---------- Data supplied

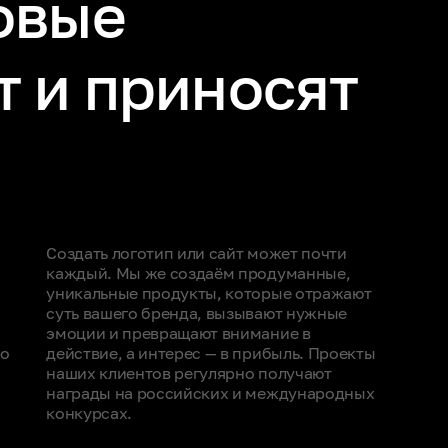
овые
т и приносят
Создать логотип или сайт может почти
каждый. Мы же создаём продуманные,
уникальные продукты, которые отражают
суть вашего бренда, вызывают нужные
эмоции и превращают внимание в
во
действие, а интерес — в прибыль. Проекты
наших клиентов регулярно получают
награды на российских и международных
конкурсах.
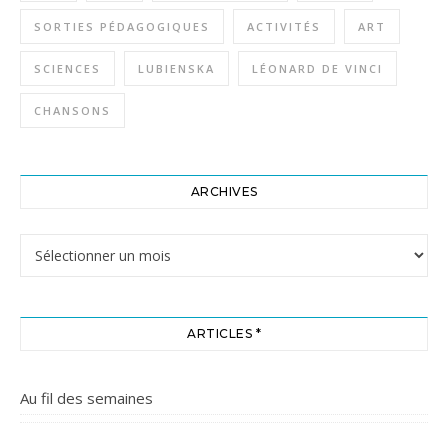
SORTIES PÉDAGOGIQUES
ACTIVITÉS
ART
SCIENCES
LUBIENSKA
LÉONARD DE VINCI
CHANSONS
ARCHIVES
Archives
ARTICLES *
Au fil des semaines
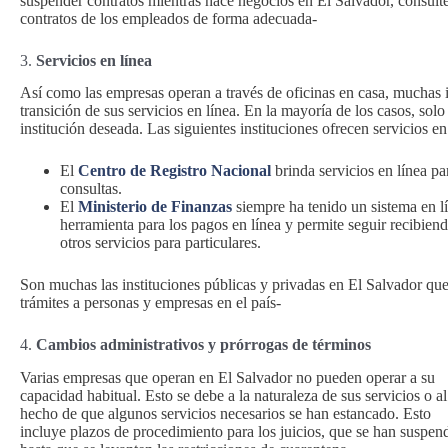
suspender contratos mientras hace negocios en El Salvador, consul
contratos de los empleados de forma adecuada-
3.
Servicios en línea
Así como las empresas operan a través de oficinas en casa, muchas i
transición de sus servicios en línea. En la mayoría de los casos, solo
institución deseada. Las siguientes instituciones ofrecen servicios 
El
Centro de Registro Nacional
brinda servicios en línea pa
consultas.
El
Ministerio de Finanzas
siempre ha tenido un sistema en l
herramienta para los pagos en línea y permite seguir recibien
otros servicios para particulares.
Son muchas las instituciones públicas y privadas en El Salvador que e
trámites a personas y empresas en el país-
4.
Cambios administrativos y prórrogas de términos
Varias empresas que operan en El Salvador no pueden operar a su
capacidad habitual. Esto se debe a la naturaleza de sus servicios o al
hecho de que algunos servicios necesarios se han estancado. Esto
incluye plazos de procedimiento para los juicios, que se han suspen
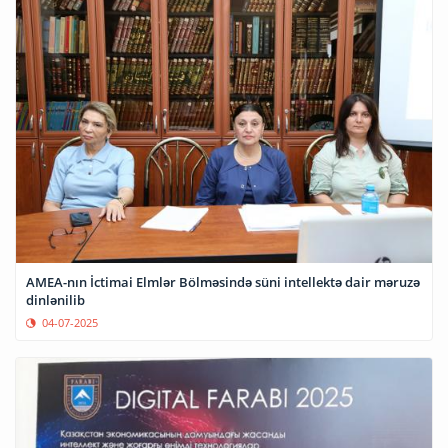
AMEA-nın İctimai Elmlər Bölməsində süni intellektə dair məruzə
dinlənilib
04-07-2025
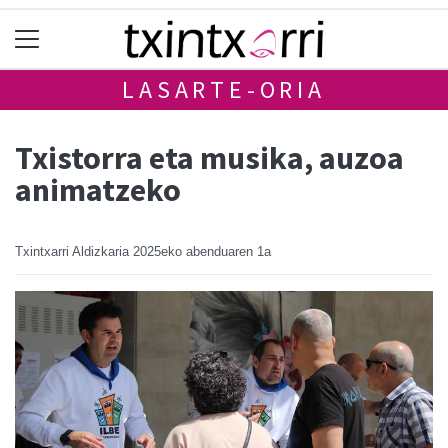
LASARTE-ORIA
Txistorra eta musika, auzoa
animatzeko
Txintxarri Aldizkaria
2025eko abenduaren 1a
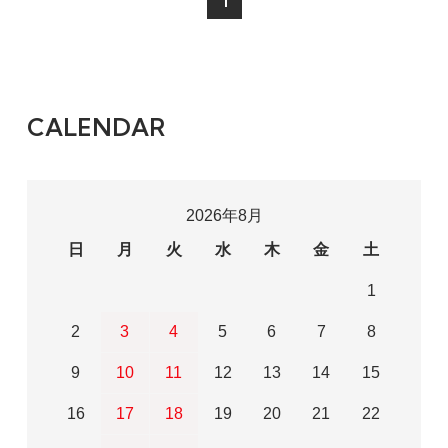
1
CALENDAR
2026年8月
日
月
火
水
木
金
土
1
2
3
4
5
6
7
8
9
10
11
12
13
14
15
16
17
18
19
20
21
22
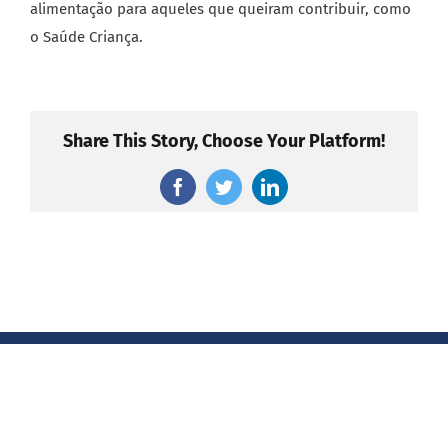
alimentação para aqueles que queiram contribuir, como
o Saúde Criança.
Share This Story, Choose Your Platform!
Facebook
Twitter
LinkedIn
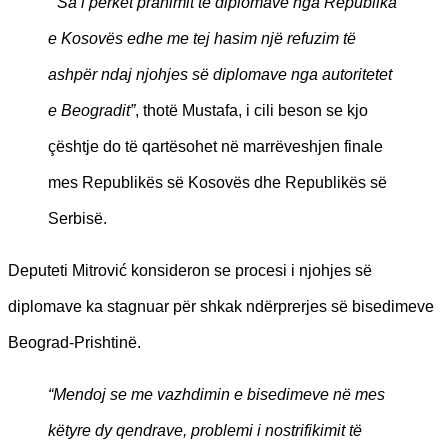
“Sa i përket pranimit të diplomave nga Republika
e Kosovës edhe me tej hasim një refuzim të
ashpër ndaj njohjes së diplomave nga autoritetet
e Beogradit”
, thotë Mustafa, i cili beson se kjo
çështje do të qartësohet në marrëveshjen finale
mes Republikës së Kosovës dhe Republikës së
Serbisë.
Deputeti Mitrović konsideron se procesi i njohjes së
diplomave ka stagnuar për shkak ndërprerjes së bisedimeve
Beograd-Prishtinë.
“Mendoj se me vazhdimin e bisedimeve në mes
këtyre dy qendrave, problemi i nostrifikimit të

--------------------

**What the exercise asks**
Write out every line of text from the data above exactly as it appears, in the same order, and leave out the pictures.

**Task result**
овые
т и приносят
Создать логотип или сайт может почти
каждый. Мы же создаём продуманные,
уникальные продукты, которые отражают
суть вашего бренда, вызывают нужные
эмоции и превращают внимание в
во
действие, а интерес — в прибыль. Проекты
наших клиентов регулярно получают
награды на российских и международных
конкурсах.
SORTIES PÉDAGOGIQUES
ACTIVITÉS
ART
SCIENCES
LUBIENSKA
LÉONARD DE VINCI
CHANSONS
ARCHIVES
Archives
ARTICLES *
Au fil des semaines
suspender contratos mientras hace negocios en El Salvador, consul
contratos de los empleados de forma adecuada-
3.
Servicios en línea
Así como las empresas operan a través de oficinas en casa, muchas i
transición de sus servicios en línea. En la mayoría de los casos, solo
institución deseada. Las siguientes instituciones ofrecen servicios 
El
Centro de Registro Nacional
brinda servicios en línea pa
consultas.
El
Ministerio de Finanzas
siempre ha tenido un sistema en l
herramienta para los pagos en línea y permite seguir recibien
otros servicios para particulares.
Son muchas las instituciones públicas y privadas en El Salvador que e
trámites a personas y empresas en el país-
4.
Cambios administrativos y prórrogas de términos
Varias empresas que operan en El Salvador no pueden operar a su
capacidad habitual. Esto se debe a la naturaleza de sus servicios o al
hecho de que algunos servicios necesarios se han estancado. Esto
incluye plazos de procedimiento para los juicios, que se han suspen
AMEA-nın İctimai Elmlər Bölməsində süni intellektə dair məruzə
dinlənilib
04-07-2025
LASARTE-ORIA
Txistorra eta musika, auzoa
animatzeko
Txintxarri Aldizkaria
2025eko abenduaren 1a
1
CALENDAR
2026年8月
日
月
火
水
木
金
土
1
2
3
4
5
6
7
8
9
10
11
12
13
14
15
16
17
18
19
20
21
22
alimentação para aqueles que queiram contribuir, como
o Saúde Criança.
Share This Story, Choose Your Platform!
Facebook
Twitter
LinkedIn
“Sa i përket pranimit të diplomave nga Republika
e Kosovës edhe me tej hasim një refuzim të
ashpër ndaj njohjes së diplomave nga autoritetet
e Beogradit”
, thotë Mustafa, i cili beson se kjo
çështje do të qartësohet në marrëveshjen finale
mes Republikës së Kosovës dhe Republikës së
Serbisë.
Deputeti Mitrović konsideron se procesi i njohjes së
diplomave ka stagnuar për shkak ndërprerjes së bisedimeve
Beograd-Prishtinë.
“Mendoj se me vazhdimin e bisedimeve në mes
këtyre dy qendrave, problemi i nostrifikimit të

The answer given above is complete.